The most important result is not only that Democrats won’t get to pass the things they want — a higher minimum wage, action on climate change, expanding health coverage, guaranteeing abortion rights, addressing gun violence, strengthening workers’ rights — all of which Republicans would prefer not to see happen. It’s also that, in a broader sense, government looks ineffectual, which is an absolutely vital part of McConnell’s plan.

This is how the filibuster makes our system utterly unresponsive to the desires of the electorate: People vote for a party based on the agenda it presents, then that party is completely unable to deliver what it promised. They then grow unhappy and give the other party a chance, but that party can’t deliver either.

But this doesn’t affect both parties equally. In fact, it’s exactly how McConnell wants the system to work.

That’s because at this moment in history, the Republican Party’s substantive agenda is almost entirely negative. Democrats have many things they would like to do with power if they have it, while what motivates Republicans is primarily stopping Democrats from doing things. Other than relieving the rich and corporations of the burden of paying taxes, there’s very little Republicans want to do.

So gridlock is fine with them on substantive terms and great for them politically, because it communicates that government can’t do anything right and you might as well elect the party that doesn’t want it to do much anyway.

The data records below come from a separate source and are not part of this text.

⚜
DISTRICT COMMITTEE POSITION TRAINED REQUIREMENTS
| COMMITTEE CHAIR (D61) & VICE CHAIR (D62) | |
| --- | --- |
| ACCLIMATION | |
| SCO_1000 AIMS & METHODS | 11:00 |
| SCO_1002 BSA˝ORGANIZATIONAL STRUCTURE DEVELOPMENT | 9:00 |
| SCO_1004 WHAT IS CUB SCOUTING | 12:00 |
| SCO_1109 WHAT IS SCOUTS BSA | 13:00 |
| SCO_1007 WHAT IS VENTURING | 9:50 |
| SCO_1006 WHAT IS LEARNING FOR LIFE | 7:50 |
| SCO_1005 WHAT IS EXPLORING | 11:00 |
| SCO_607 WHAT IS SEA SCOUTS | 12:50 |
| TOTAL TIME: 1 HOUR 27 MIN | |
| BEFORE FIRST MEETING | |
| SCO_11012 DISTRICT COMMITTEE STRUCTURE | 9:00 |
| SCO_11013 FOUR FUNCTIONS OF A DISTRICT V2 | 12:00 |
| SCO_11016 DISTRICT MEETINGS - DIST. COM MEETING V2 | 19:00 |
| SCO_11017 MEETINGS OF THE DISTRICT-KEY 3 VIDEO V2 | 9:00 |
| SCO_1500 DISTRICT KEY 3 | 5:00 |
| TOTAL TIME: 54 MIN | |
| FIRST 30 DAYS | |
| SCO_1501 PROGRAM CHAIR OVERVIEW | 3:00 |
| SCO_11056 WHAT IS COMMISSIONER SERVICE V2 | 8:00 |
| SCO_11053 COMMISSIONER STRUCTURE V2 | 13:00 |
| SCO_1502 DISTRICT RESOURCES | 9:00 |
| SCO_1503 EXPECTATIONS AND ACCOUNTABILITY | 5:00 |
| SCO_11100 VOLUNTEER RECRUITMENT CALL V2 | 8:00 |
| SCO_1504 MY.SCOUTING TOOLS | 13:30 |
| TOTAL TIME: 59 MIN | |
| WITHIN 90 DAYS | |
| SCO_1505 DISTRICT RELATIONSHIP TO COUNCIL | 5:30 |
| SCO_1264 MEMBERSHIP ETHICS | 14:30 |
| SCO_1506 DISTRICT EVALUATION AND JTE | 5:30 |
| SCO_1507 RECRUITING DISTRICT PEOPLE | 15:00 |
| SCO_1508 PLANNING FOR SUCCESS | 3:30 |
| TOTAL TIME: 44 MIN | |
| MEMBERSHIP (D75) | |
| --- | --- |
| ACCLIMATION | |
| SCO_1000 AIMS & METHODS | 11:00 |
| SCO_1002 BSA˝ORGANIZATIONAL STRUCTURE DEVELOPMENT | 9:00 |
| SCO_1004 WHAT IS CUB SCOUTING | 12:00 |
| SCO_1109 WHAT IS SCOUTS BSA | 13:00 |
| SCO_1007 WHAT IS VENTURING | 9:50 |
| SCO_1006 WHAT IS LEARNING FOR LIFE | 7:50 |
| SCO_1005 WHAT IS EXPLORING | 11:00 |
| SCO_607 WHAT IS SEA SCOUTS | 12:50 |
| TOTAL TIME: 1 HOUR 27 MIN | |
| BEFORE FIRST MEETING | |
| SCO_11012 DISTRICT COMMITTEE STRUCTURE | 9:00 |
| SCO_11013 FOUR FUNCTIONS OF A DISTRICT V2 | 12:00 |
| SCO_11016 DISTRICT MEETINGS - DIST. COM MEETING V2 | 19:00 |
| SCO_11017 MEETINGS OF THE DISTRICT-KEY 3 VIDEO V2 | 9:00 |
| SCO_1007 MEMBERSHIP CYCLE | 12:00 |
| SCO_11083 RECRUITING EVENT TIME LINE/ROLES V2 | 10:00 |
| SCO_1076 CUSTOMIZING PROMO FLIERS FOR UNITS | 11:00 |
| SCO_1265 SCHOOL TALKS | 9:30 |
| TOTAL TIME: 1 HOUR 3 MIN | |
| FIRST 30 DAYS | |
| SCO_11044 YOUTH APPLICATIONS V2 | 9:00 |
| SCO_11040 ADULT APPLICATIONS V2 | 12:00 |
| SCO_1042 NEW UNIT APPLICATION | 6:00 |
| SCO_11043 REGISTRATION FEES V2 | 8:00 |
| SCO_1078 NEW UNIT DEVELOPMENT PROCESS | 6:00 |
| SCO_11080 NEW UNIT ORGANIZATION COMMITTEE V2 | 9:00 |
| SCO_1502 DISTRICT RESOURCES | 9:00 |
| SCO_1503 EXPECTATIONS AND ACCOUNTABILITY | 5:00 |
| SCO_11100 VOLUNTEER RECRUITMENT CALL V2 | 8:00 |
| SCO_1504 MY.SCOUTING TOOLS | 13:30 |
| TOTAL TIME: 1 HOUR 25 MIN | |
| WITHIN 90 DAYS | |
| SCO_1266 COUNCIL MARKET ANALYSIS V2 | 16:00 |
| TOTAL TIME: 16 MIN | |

There’s a lot of time between now and next November. But imagine if at the start of this year when Democrats took the Senate you had asked McConnell what he was hoping for from the next couple of years.

He’d have said he wanted the Democrats to pass nothing beyond reconciliation, because the filibuster would still be intact. A commission to investigate the Jan. 6 insurrection? Forget that, he’d have said. He’d want Democrats to be internally divided and the stage set for the GOP to take over Congress. Whereupon he could really make Biden’s life miserable.

It all seems to be going according to plan.